Saturday, September 16, 2006

Pope and the defence of reason (September 17, 2006)

By Swapan Dasgupta

At the height of the war in Lebanon two months ago, an assortment of Arabs, British Muslims, radical socialists and bleeding heart liberals marched through the streets of London with placards proclaiming “We are all Hezbollah.” Since Pope Benedict XVI delivered his scholarly but contentious lecture in Regensburg last Wednesday, an equally unlikely assortment of individuals bound by a common distaste for Islamist terrorism have been whispering the counter-proclamation: “We are all Papists now.”

Before rushing to take rival positions in the trench warfare of civilisations, it is prudent to remember that the contemporary Islamist assault on the “decadent” West, epitomised by “American imperialism”, has long enjoyed the backing of influential Muslim theologians. This is perhaps the first time that the philosophical gulf between Islam and western civilisation has been delineated by someone who wields authority in the Christian world.

Pope Benedict, unlike many of his colleagues in Rome, has not succumbed to either the pretensions of Christian universalism or the mumbo jumbo of inter-faith dialogue. He has rightly viewed both Christianity and the Catholic Church as load-bearing pillars of Western civilisation. He has disavowed the growing secularisation of national cultures and, by implication, called into question the moral relativism which accompanies the practice of multiculturalism in the EU.

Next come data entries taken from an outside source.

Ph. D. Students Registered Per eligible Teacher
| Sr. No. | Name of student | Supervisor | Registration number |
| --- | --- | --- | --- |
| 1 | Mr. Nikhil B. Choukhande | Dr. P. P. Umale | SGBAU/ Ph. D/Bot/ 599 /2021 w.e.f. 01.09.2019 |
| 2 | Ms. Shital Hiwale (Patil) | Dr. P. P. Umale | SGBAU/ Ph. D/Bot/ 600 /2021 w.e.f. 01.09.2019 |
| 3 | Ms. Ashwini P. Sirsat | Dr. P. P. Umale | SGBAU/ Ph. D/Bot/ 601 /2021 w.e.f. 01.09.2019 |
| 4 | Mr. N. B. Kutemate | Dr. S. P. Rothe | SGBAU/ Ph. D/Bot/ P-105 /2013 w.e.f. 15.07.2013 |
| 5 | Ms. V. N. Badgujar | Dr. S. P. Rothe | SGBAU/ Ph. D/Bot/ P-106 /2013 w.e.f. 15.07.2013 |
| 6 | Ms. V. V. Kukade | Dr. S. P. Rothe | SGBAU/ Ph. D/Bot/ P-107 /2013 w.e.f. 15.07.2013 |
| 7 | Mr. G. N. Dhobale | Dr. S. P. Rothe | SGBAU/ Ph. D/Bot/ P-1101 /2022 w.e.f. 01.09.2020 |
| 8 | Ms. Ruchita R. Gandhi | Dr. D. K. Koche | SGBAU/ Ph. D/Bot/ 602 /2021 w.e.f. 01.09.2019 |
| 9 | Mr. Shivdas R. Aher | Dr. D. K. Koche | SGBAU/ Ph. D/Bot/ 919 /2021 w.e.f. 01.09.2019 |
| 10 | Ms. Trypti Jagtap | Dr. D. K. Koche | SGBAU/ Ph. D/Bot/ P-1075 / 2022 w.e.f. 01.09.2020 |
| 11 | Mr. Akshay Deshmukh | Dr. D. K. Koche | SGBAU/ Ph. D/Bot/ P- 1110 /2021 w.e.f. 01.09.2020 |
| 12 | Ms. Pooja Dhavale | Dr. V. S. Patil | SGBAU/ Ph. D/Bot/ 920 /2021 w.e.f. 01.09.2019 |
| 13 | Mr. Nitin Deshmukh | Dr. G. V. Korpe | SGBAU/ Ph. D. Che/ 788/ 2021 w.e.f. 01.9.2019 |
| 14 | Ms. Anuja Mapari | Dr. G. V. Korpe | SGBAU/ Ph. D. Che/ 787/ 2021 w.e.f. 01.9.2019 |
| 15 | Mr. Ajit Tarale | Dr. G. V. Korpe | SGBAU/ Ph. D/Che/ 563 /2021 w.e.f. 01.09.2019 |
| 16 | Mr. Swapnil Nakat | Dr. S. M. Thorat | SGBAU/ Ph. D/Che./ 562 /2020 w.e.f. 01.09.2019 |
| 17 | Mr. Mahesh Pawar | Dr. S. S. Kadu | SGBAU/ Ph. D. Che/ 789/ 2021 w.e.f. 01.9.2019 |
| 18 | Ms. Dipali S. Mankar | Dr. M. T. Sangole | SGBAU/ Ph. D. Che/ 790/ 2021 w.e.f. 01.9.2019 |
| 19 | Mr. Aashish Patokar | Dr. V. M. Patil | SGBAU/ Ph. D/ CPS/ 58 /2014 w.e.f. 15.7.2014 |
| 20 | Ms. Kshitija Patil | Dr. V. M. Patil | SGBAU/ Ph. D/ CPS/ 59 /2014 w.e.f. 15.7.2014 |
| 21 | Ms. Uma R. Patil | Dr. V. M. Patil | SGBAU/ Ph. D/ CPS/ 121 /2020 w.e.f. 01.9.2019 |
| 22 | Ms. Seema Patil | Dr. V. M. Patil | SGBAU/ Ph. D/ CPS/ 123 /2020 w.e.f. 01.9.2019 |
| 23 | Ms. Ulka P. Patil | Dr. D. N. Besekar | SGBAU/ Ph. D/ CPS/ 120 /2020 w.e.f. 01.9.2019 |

In an article “If Europe Hates Itself” written when he was still Cardinal Ratzinger, the Pope despaired about Europe’s growing inability to distinguish good from evil: “The West reveals … a hatred of itself, which is strange and can only be considered pathological; the West … no longer loves itself; in its own history, it now sees only what is deplorable and destructive, while it is no longer able to perceive what is great and pure.” In November 2004, he despaired that secular ideology which is “imposed through politics… does not give public space to the Catholic or Christian vision (and) runs the risk of becoming something purely private and thus disfigured.”

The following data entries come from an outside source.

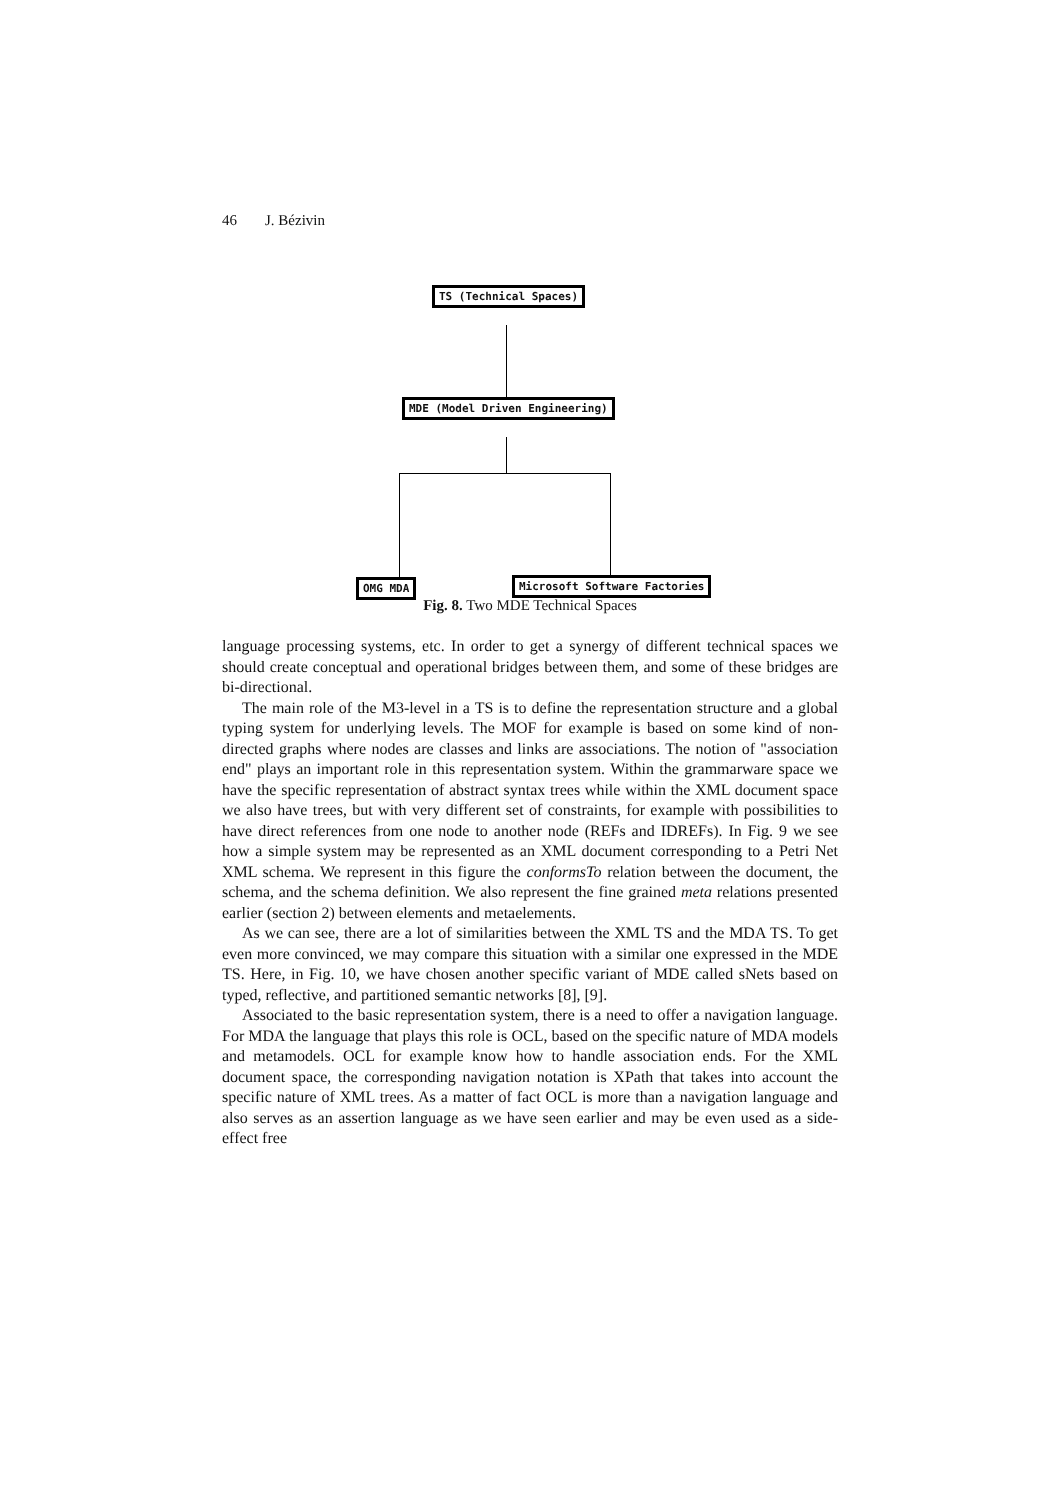46 J. Bézivin
TS (Technical Spaces)
MDE (Model Driven Engineering)
OMG MDA Microsoft Software Factories
Fig. 8. Two MDE Technical Spaces
language processing systems, etc. In order to get a synergy of different technical spaces we should create conceptual and operational bridges between them, and some of these bridges are bi-directional.
The main role of the M3-level in a TS is to define the representation structure and a global typing system for underlying levels. The MOF for example is based on some kind of non-directed graphs where nodes are classes and links are associations. The notion of "association end" plays an important role in this representation system. Within the grammarware space we have the specific representation of abstract syntax trees while within the XML document space we also have trees, but with very different set of constraints, for example with possibilities to have direct references from one node to another node (REFs and IDREFs). In Fig. 9 we see how a simple system may be represented as an XML document corresponding to a Petri Net XML schema. We represent in this figure the conformsTo relation between the document, the schema, and the schema definition. We also represent the fine grained meta relations presented earlier (section 2) between elements and metaelements.
As we can see, there are a lot of similarities between the XML TS and the MDA TS. To get even more convinced, we may compare this situation with a similar one expressed in the MDE TS. Here, in Fig. 10, we have chosen another specific variant of MDE called sNets based on typed, reflective, and partitioned semantic networks [8], [9].
Associated to the basic representation system, there is a need to offer a navigation language. For MDA the language that plays this role is OCL, based on the specific nature of MDA models and metamodels. OCL for example know how to handle association ends. For the XML document space, the corresponding navigation notation is XPath that takes into account the specific nature of XML trees. As a matter of fact OCL is more than a navigation language and also serves as an assertion language as we have seen earlier and may be even used as a side-effect free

The Regensburg lecture amounted to a Christian critique of the violence that is inherent in political Islam. However, rather than fall back on the politically expedient and customary detachment of Islamism from Islam, the Pope chose to distinguish between Christianity’s reason-based European underpinnings and Islam’s faith-based traditions centred also on literal acceptance of its texts. By implication, his lecture was also an attack on some of the more aggressively evangelical churches found in the US and would have been treated as such if the references to the Byzantine experience had been omitted. In arguing that violence was at odds with reason, the Pope was also tacitly repudiating some of Christianity’s bloody inheritance, but this aspect of his lecture has been overshadowed by the furore over Islamic certitudes.

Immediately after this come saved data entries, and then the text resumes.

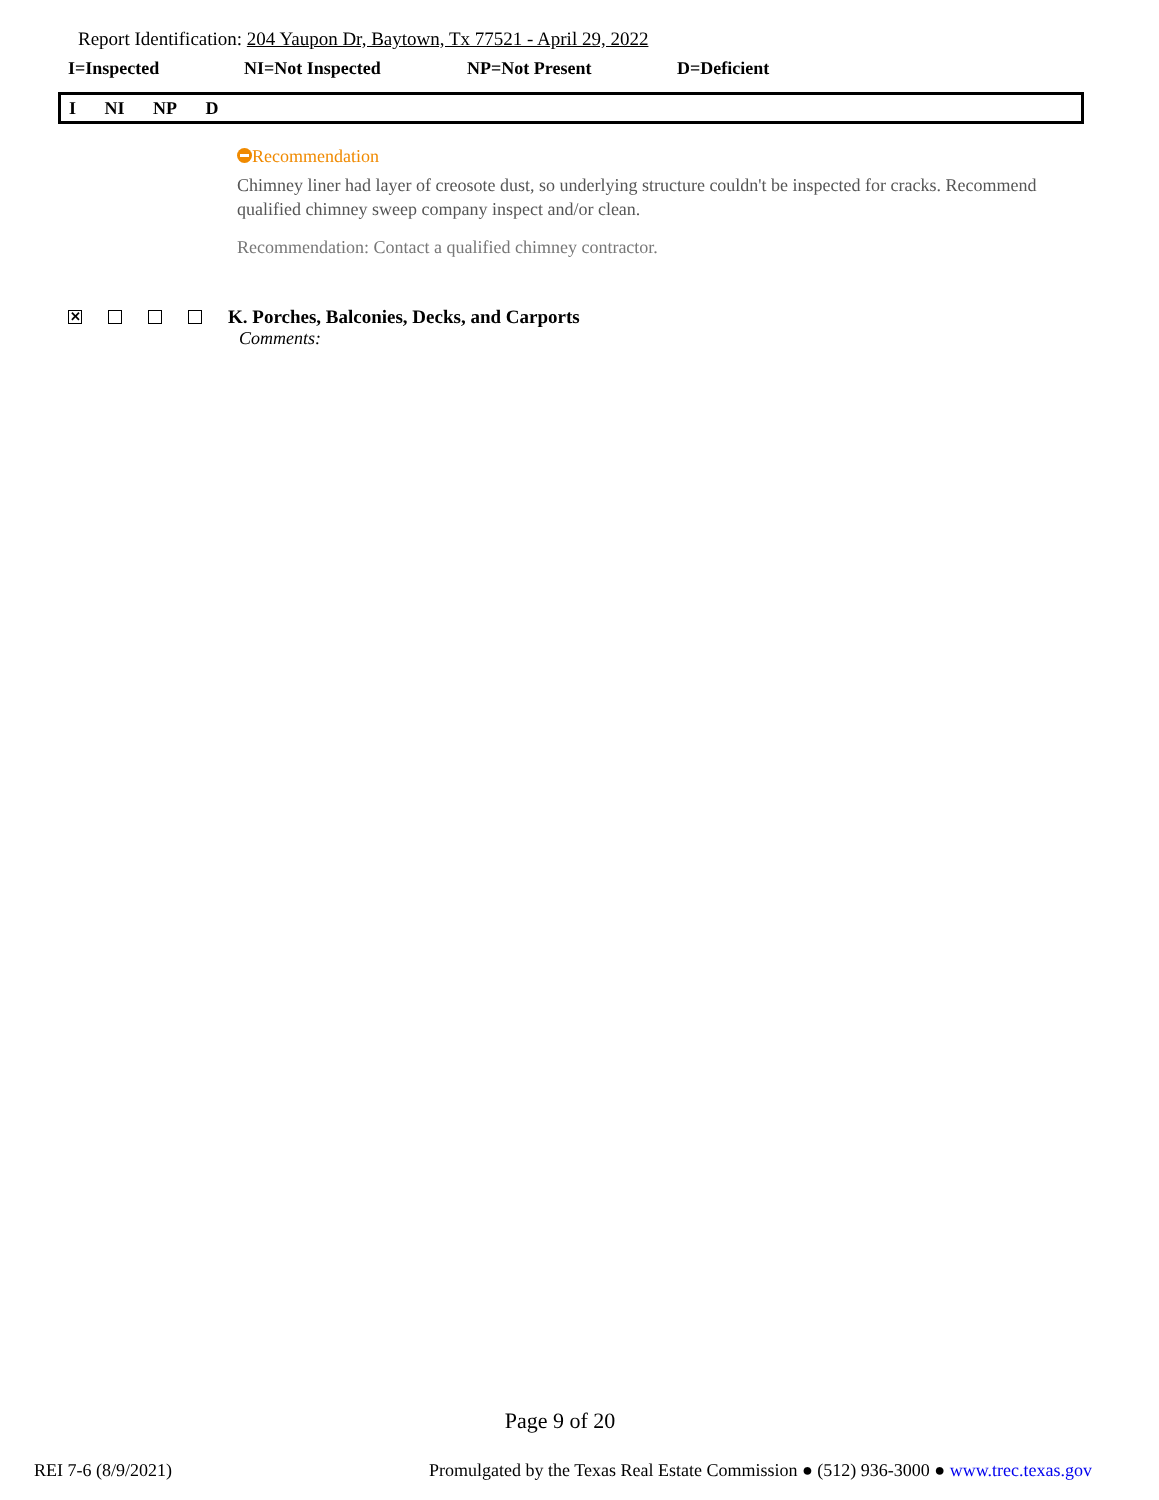Report Identification: 204 Yaupon Dr, Baytown, Tx 77521 - April 29, 2022
I=Inspected NI=Not Inspected NP=Not Present D=Deficient
I NI NP D
Recommendation
Chimney liner had layer of creosote dust, so underlying structure couldn't be inspected for cracks. Recommend qualified chimney sweep company inspect and/or clean.
Recommendation: Contact a qualified chimney contractor.
✕
K. Porches, Balconies, Decks, and Carports
Comments:
Page 9 of 20
REI 7-6 (8/9/2021) Promulgated by the Texas Real Estate Commission ● (512) 936-3000 ● www.trec.texas.gov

What the Pope argued last week is not strikingly original. Many of the contemporary critiques of Islam have dwelt at length on the fact that the apparent finality of the Quran has made it difficult for Islam to experience a Reformation. What is also undeniable is that whereas the claims of Islam to be a religion of peace have been unceasingly made, almost all the Islamists have justified their terrorism in terms of religious obligation. Heinous crimes have been committed and justified in the name of religion. Concern has also been voiced that the tenets of brotherhood in Islam do not always extend to non-believers, making them incompatible with multi-religious existence.

These are issue which warrant dispassionate debate and dialogue. The Pope may have been injudicious in citing a 14th century assessment by a Byzantine emperor but the questions he has raised are relevant both in theological and political terms. What is alarming is the fierce reaction to his lecture. They suggest that any debate on Islam based on critical scrutiny is bound to be accompanied by threats and intimidation. Far from encouraging sympathetic understanding of Muslim societies, this climate of intolerance is certain to fuel Islamophobia.

Political correctness necessitates debunking the clash of civilisations but realities on the ground are beginning to suggest otherwise.